Forget Economics, It’s All Politics
Dorene Isenberg, Professor of Economics, University of Redlands

Of course the U.S. economy is in a terrible spot: a nonrecovery for nonworking Americans. But that's not what the S&P downgrade is about. Even in this terrible global economic situation, the U.S. can and will meet its debt obligations, which is all that a credit rating is supposed to assess. Whether it's the president's investigation of the 14th Amendment or Greenspan's acknowledgement that we can always "print" money, a U.S. default on its debt obligations isn't in the cards.

So, why did S&P downgrade U.S. debt? Ostensibly, it's about politics.

S&P notes that Medicare and other entitlement spending needs to be brought under control. But Social Security is currently self-financed and our health-care reform will reduce Medicare expenditures as the CBO has reported. The S&P rationale hangs its changed view on Congress' political divide and specifically on its future recalcitrance to letting the 2001 and 2003 tax reductions for high-income earners expire. Yes, that's going to be a major fight, but in today's speech, the president indicated his support for their expiration and that this would be a focal point for the upcoming congressional committee of 12. This is not a done deal, and if this one point is the major rationale in S&P's decision, then it's not about our economic capability to pay our debts. We can. S&P is off its mark, as it has been many times before.

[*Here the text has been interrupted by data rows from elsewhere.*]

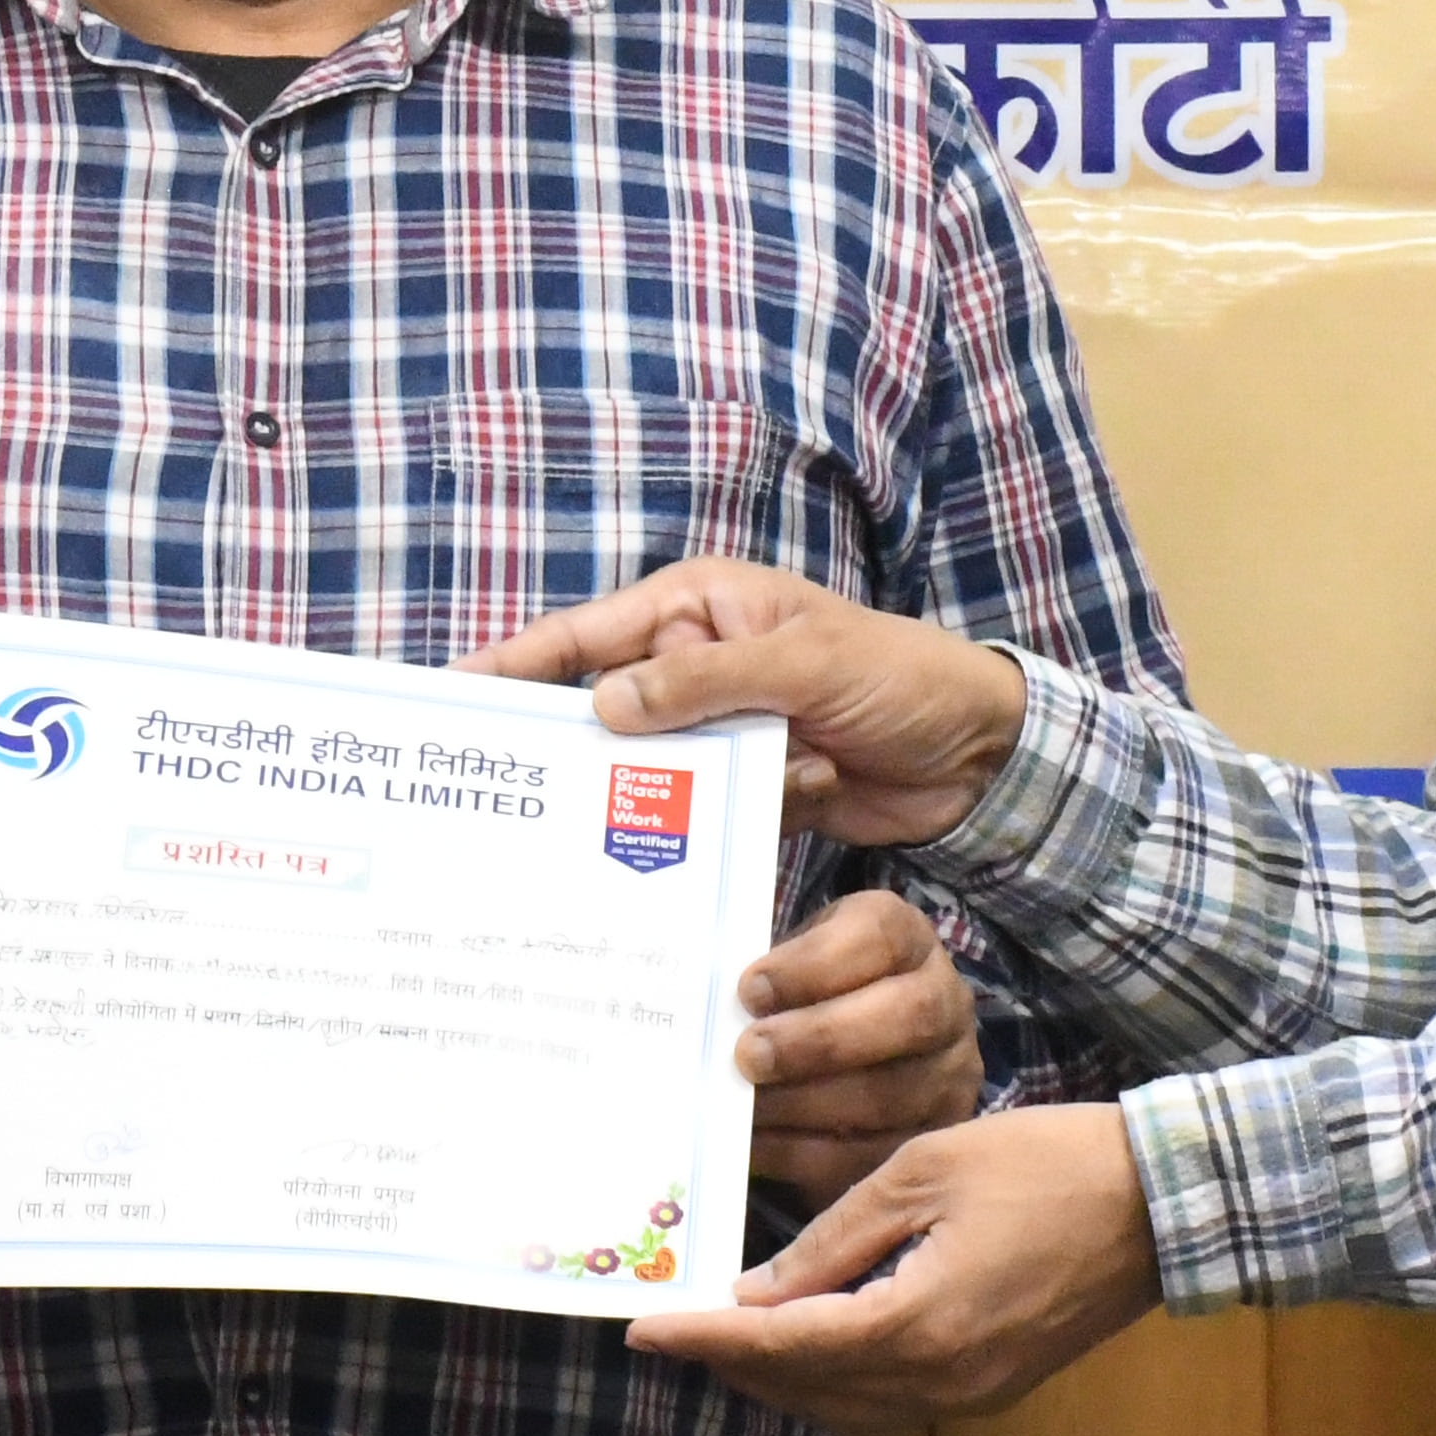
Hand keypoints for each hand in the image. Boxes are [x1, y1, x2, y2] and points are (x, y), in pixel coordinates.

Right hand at [471, 563, 1029, 845]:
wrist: (983, 754)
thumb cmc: (900, 676)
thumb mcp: (803, 665)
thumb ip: (705, 682)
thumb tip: (604, 702)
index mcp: (700, 608)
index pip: (586, 635)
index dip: (517, 664)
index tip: (452, 694)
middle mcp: (699, 665)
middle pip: (607, 709)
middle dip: (582, 750)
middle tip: (505, 796)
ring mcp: (723, 728)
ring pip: (653, 771)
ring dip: (676, 794)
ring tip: (639, 823)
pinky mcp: (749, 786)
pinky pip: (702, 812)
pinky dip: (720, 824)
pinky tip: (745, 827)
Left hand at [622, 1104, 1159, 1424]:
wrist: (1165, 1203)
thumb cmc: (1046, 1166)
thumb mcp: (924, 1174)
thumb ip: (835, 1237)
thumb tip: (761, 1292)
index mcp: (918, 1324)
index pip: (784, 1345)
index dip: (707, 1339)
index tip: (643, 1327)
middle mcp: (941, 1379)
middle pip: (809, 1390)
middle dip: (734, 1365)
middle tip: (671, 1329)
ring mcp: (972, 1391)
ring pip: (849, 1405)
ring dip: (782, 1379)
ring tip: (724, 1338)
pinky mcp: (994, 1384)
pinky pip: (890, 1398)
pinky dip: (834, 1378)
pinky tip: (808, 1341)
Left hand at [739, 886, 978, 1209]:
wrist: (839, 1048)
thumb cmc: (800, 996)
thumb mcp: (788, 962)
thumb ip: (759, 975)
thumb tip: (700, 1002)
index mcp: (905, 940)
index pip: (880, 937)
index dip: (815, 964)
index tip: (749, 988)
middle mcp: (944, 1002)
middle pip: (906, 1017)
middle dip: (820, 1039)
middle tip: (748, 1055)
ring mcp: (947, 1075)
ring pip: (892, 1095)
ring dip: (806, 1104)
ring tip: (745, 1107)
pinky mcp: (925, 1140)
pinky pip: (872, 1155)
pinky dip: (806, 1154)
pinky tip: (758, 1146)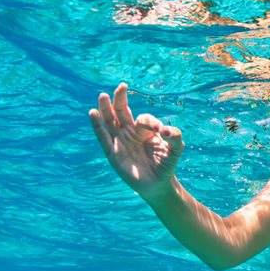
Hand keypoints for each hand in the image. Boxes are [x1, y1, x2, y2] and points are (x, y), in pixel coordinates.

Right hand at [89, 83, 183, 199]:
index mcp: (144, 129)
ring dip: (105, 108)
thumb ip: (175, 136)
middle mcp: (130, 132)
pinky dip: (97, 126)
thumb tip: (165, 130)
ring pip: (110, 121)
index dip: (150, 122)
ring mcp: (120, 142)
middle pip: (121, 111)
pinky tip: (93, 113)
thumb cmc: (167, 164)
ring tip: (102, 96)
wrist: (158, 184)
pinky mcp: (112, 153)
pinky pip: (103, 137)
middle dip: (120, 99)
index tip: (160, 131)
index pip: (143, 118)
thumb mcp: (176, 149)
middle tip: (121, 86)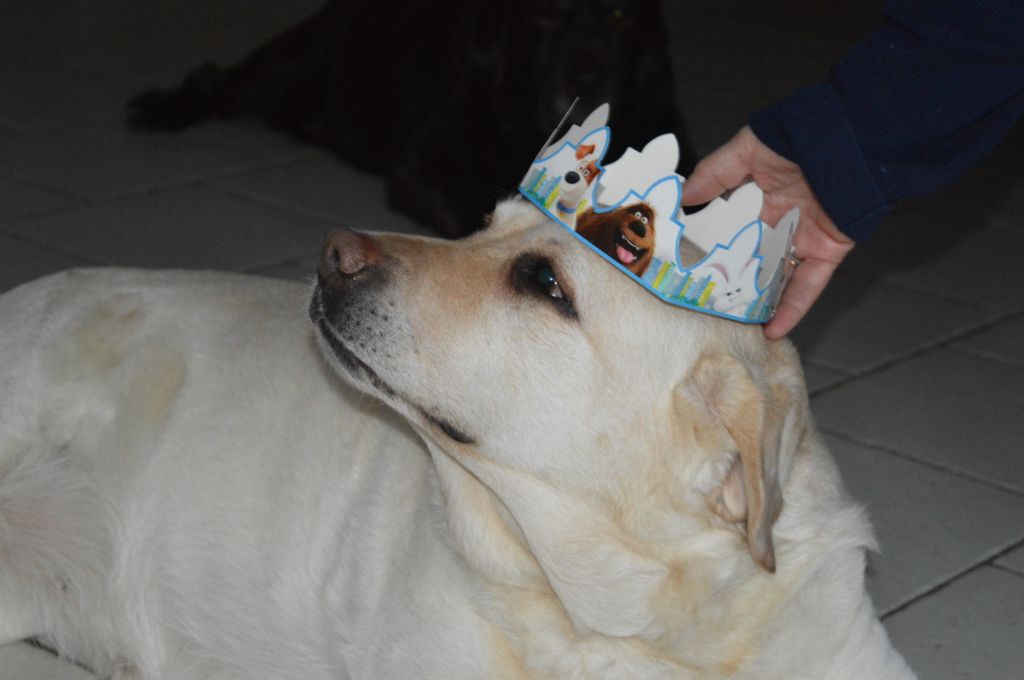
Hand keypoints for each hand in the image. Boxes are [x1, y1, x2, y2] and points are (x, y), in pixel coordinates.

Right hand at [682, 126, 854, 339]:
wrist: (850, 141)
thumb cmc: (798, 138)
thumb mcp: (747, 150)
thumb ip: (715, 174)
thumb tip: (683, 195)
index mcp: (761, 198)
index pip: (732, 229)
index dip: (712, 247)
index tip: (689, 266)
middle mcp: (782, 221)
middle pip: (752, 258)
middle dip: (732, 280)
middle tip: (706, 302)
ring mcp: (804, 239)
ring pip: (778, 278)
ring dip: (759, 301)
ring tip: (734, 324)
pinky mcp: (827, 252)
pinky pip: (808, 285)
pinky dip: (792, 308)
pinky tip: (772, 329)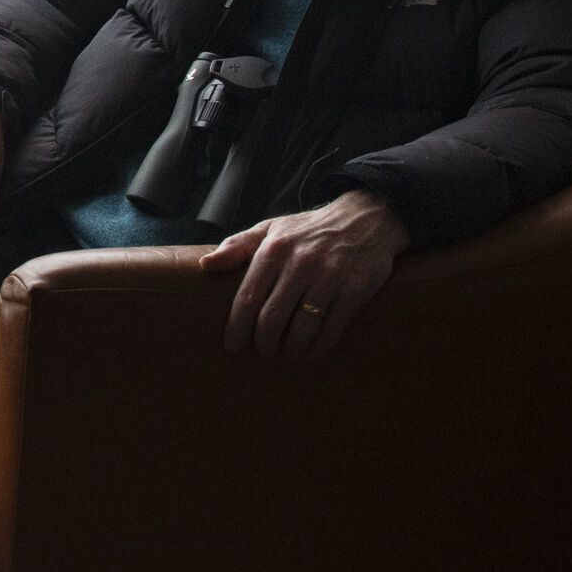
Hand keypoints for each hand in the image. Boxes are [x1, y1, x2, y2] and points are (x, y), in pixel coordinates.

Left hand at [202, 190, 409, 359]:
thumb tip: (205, 266)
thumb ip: (237, 246)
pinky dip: (318, 347)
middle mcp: (300, 263)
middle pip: (272, 318)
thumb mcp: (271, 229)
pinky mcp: (354, 289)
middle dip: (264, 343)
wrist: (365, 218)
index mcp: (274, 249)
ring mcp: (329, 276)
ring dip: (291, 349)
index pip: (248, 298)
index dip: (237, 327)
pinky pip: (332, 329)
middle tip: (264, 351)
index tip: (232, 346)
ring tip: (286, 353)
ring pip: (302, 328)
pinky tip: (310, 352)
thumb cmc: (308, 230)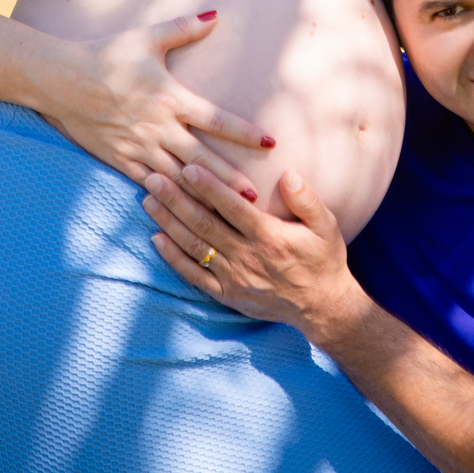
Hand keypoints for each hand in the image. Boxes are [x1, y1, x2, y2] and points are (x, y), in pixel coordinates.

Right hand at [39, 11, 275, 199]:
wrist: (63, 80)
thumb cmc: (108, 55)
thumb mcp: (148, 38)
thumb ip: (184, 28)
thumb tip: (216, 15)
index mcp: (172, 98)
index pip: (217, 119)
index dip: (245, 132)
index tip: (270, 142)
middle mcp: (160, 127)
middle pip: (204, 159)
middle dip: (231, 179)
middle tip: (257, 199)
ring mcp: (139, 147)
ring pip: (179, 178)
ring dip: (204, 196)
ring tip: (227, 214)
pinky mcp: (120, 160)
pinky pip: (149, 185)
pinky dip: (169, 200)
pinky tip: (183, 215)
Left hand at [141, 161, 358, 336]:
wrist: (322, 307)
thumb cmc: (323, 259)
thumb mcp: (325, 225)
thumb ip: (306, 199)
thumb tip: (287, 173)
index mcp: (269, 236)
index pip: (232, 207)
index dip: (208, 187)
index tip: (188, 166)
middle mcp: (247, 257)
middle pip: (205, 224)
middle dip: (176, 199)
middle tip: (154, 178)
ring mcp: (234, 278)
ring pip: (195, 247)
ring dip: (169, 223)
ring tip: (148, 201)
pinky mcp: (227, 295)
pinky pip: (195, 276)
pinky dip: (173, 259)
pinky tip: (156, 240)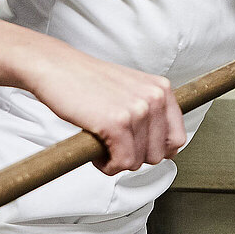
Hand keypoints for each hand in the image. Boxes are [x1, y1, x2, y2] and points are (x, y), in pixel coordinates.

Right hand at [22, 43, 186, 175]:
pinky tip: (96, 150)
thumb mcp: (132, 89)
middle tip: (113, 145)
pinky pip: (121, 163)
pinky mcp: (116, 123)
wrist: (57, 67)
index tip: (138, 149)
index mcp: (162, 89)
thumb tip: (164, 148)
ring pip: (138, 161)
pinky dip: (107, 165)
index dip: (156, 150)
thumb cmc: (89, 81)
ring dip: (117, 161)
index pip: (177, 138)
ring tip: (102, 144)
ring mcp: (137, 110)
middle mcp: (154, 98)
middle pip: (159, 154)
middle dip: (134, 156)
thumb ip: (151, 112)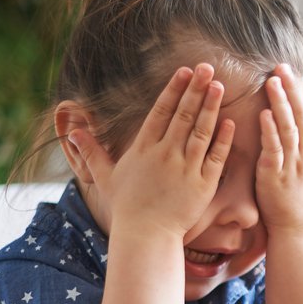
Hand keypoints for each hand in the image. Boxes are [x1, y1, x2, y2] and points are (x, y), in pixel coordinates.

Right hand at [68, 63, 234, 237]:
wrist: (146, 235)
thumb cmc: (127, 207)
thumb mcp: (106, 177)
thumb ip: (92, 152)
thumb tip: (72, 131)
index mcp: (144, 148)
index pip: (161, 111)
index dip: (174, 89)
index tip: (184, 71)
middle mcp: (165, 154)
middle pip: (183, 115)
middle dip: (196, 89)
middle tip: (208, 68)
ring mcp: (186, 168)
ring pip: (201, 131)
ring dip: (211, 107)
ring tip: (220, 86)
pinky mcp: (203, 184)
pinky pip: (216, 157)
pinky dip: (223, 139)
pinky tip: (230, 122)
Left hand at [255, 64, 302, 234]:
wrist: (298, 227)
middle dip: (295, 90)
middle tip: (284, 67)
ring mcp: (292, 164)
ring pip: (289, 128)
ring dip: (281, 104)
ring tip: (272, 81)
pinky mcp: (275, 174)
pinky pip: (274, 149)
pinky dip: (269, 131)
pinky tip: (263, 114)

But might there be another side to this action? Could it also be about flexing muscles? As financial regulators are finally starting to investigate the illegitimate actions of mortgage brokers and the financial institutions that worked with them to produce our current economic situation—commercial banks, insurance companies, investment banks, and credit-rating agencies—S&P stands to be fingered in the process. As so many people have noted, it was the ratings agencies' stamp of AAA on unworthy debt that pushed us into a financial and economic crisis. Could S&P's downgrade be the first signal that they won't take such investigations lying down. They have many weapons that they too can move into battle.

What About the Long-Term?
Susan Helper, Professor of Economics, Case Western Reserve University

The S&P is not justified in its downgrade. The U.S. will continue to pay its debts. Investors believe that the U.S. will continue to pay its debts, since they are rushing to buy Treasury bills, driving the rates on those bills down. The stock market is falling not in response to the S&P action, but in response to the combination of bad economic news and the debt-ceiling deal, which makes it very tough for the government to turn this situation around (because it will be hard for the government to issue stimulus to get people back to work). Fearing the worst, traders are selling company stocks that they now think are overvalued, given a continuing depressed economy, and they are investing in the safe harbor of U.S. Treasury bonds. I am not thrilled with Treasury Secretary Timothy Geithner staying on. He has advocated two misguided policies, in my view: (1) bailing out the banks with no strings attached and weakening legislation to forestall another financial crisis and (2) agreeing with the Republican focus on deficits at a time of sky-high unemployment. We could borrow an extra trillion dollars this year, and add only 0.07% of GDP to future debt-service costs.

Using that money to put people back to work makes the long-term deficit problem easier to solve, not harder, because it avoids the problem of people leaving the labor force permanently (and thus not paying taxes).